Deploy Error Decoder

'Permission denied (publickey)' — fix SSH and git key auth

Quick answer: Permission denied (publickey) means the SSH server rejected every key you offered. Either your key isn't loaded into the agent, isn't added to the host (GitHub/GitLab/your server), or doesn't match the account. Test with ssh -T [email protected], confirm a key is available with ssh-add -l, and add your public key to the host.

What the error looks like

Git can't authenticate, so it can't read the repo:

[email protected]: Permission denied (publickey).
fatal: Could not read from remote repository.

Please make sure you have the correct access rights
and the repository exists.

The keyword is publickey: the server only accepts key auth and none of your keys were accepted. This is about which key reaches the server, not the repo URL.

Why it happens

No key loaded in the agent

ssh-add -l says "The agent has no identities" — nothing is offered to the server.

The public key isn't on the host

You generated a key but never added the .pub to GitHub/GitLab or the server's authorized_keys.

Right key, wrong account

The key is attached to a different account than the repo grants access to.

Key file permissions too open

SSH refuses to use a private key that's group/world-readable (must be 600).

Diagnose it in three steps

1

See which keys are offered

ssh -vT [email protected] 2>&1 | grep -i 'offer\|publickey'
ssh-add -l        # any identities loaded?
2

Make sure you have a key

ls ~/.ssh/*.pub || ssh-keygen -t ed25519 -C "[email protected]"
ssh-add ~/.ssh/id_ed25519
3

Add the public key to the host

cat ~/.ssh/id_ed25519.pub      # copy this to GitHub/GitLab settings
# or, for your own server:
ssh-copy-id user@server
The real fix

One key, loaded, added, and locked down

A reliable setup: an ed25519 key, loaded into the agent, with the public half on the host and the private half at mode 600. Pin it per-host so the right key is always offered:

chmod 600 ~/.ssh/id_ed25519

# ~/.ssh/config
Host github.com
  User git
  IdentityFile ~/.ssh/id_ed25519
  IdentitiesOnly yes
How Infraveil handles this

Key-based trust, no shared passwords

Key auth is exactly the model Infraveil is built on. The agent that runs on your own servers authenticates to the control plane with its own keys — never a shared password — and verifies signatures on what it's told to run. Once your repo access works, deploys flow through a path that's approval-gated and recorded, so access is provable, not assumed.

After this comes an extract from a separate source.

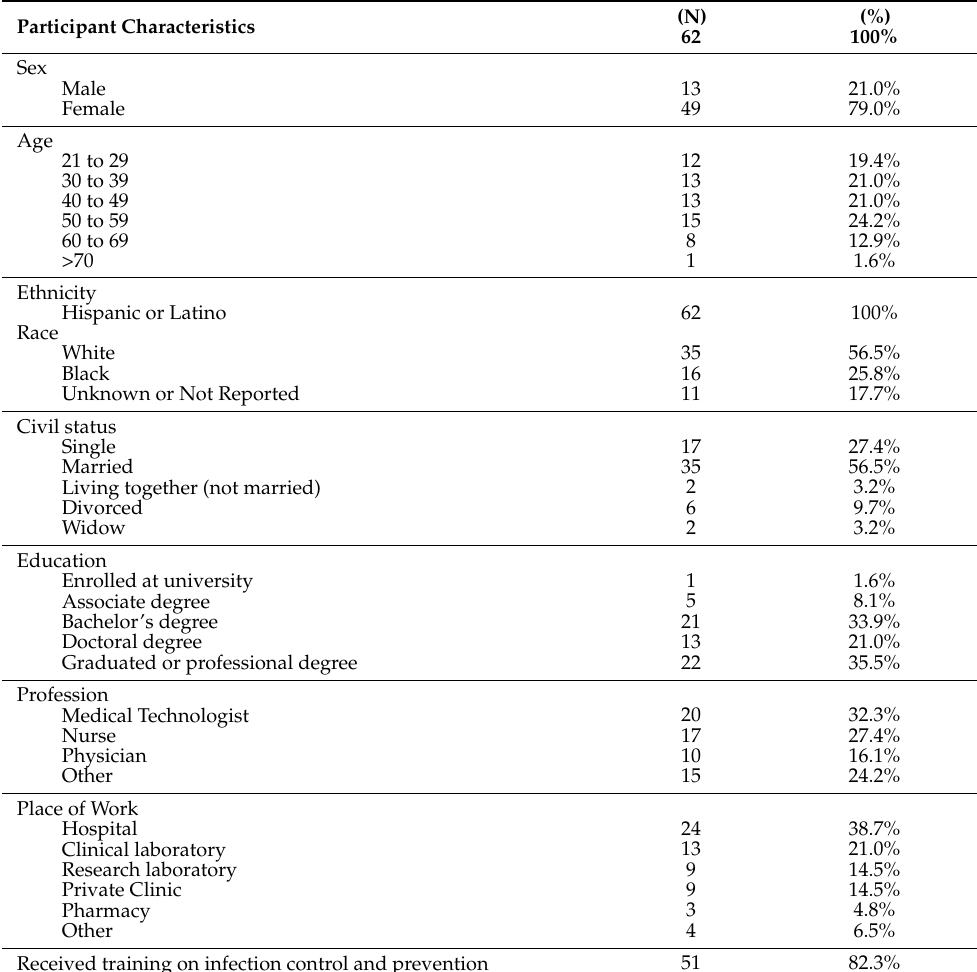
Table 1. Demographic characteristics of healthcare workers (HCWs) during the COVID-19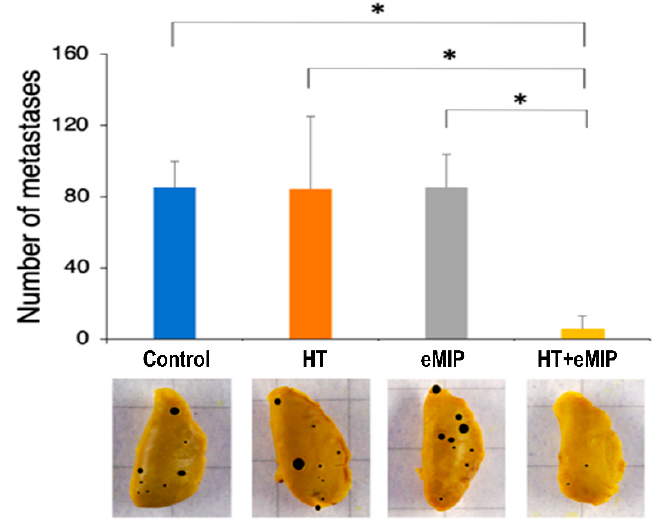
Figure 2. Numbers of lung nodules at 18 days after HT treatment. ( Top ) Mean numbers of metastatic nodules. Error bars show standard deviation ( n = 6). * p < 0.05 (ANOVA). ( Bottom ) Photographs of left upper lobe from control, HT, eMIP and HT + eMIP group mice are shown as representatives.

The agent uses per-host keys and signature verification, not shared secrets
Every deploy and access event is recorded in a tamper-evident trail
Runs on servers you control — you own the keys and the host

Frequently asked questions

What does 'Permission denied (publickey)' mean?

The SSH server accepts only key authentication and rejected all the keys your client offered. Usually no key is loaded, the public key isn't on the host, or it's tied to the wrong account.

How do I see which SSH key is being used?

Run ssh -vT [email protected] and read the verbose output for which identity files are offered, or ssh-add -l to list loaded keys.

How do I add my SSH key to GitHub?

Copy your public key (cat ~/.ssh/id_ed25519.pub) and paste it into GitHub → Settings → SSH and GPG keys. Then test with ssh -T [email protected].

Why does SSH ignore my key?

Often the private key's permissions are too open — SSH requires chmod 600. It can also be that the key isn't loaded into the agent or isn't referenced for that host in ~/.ssh/config.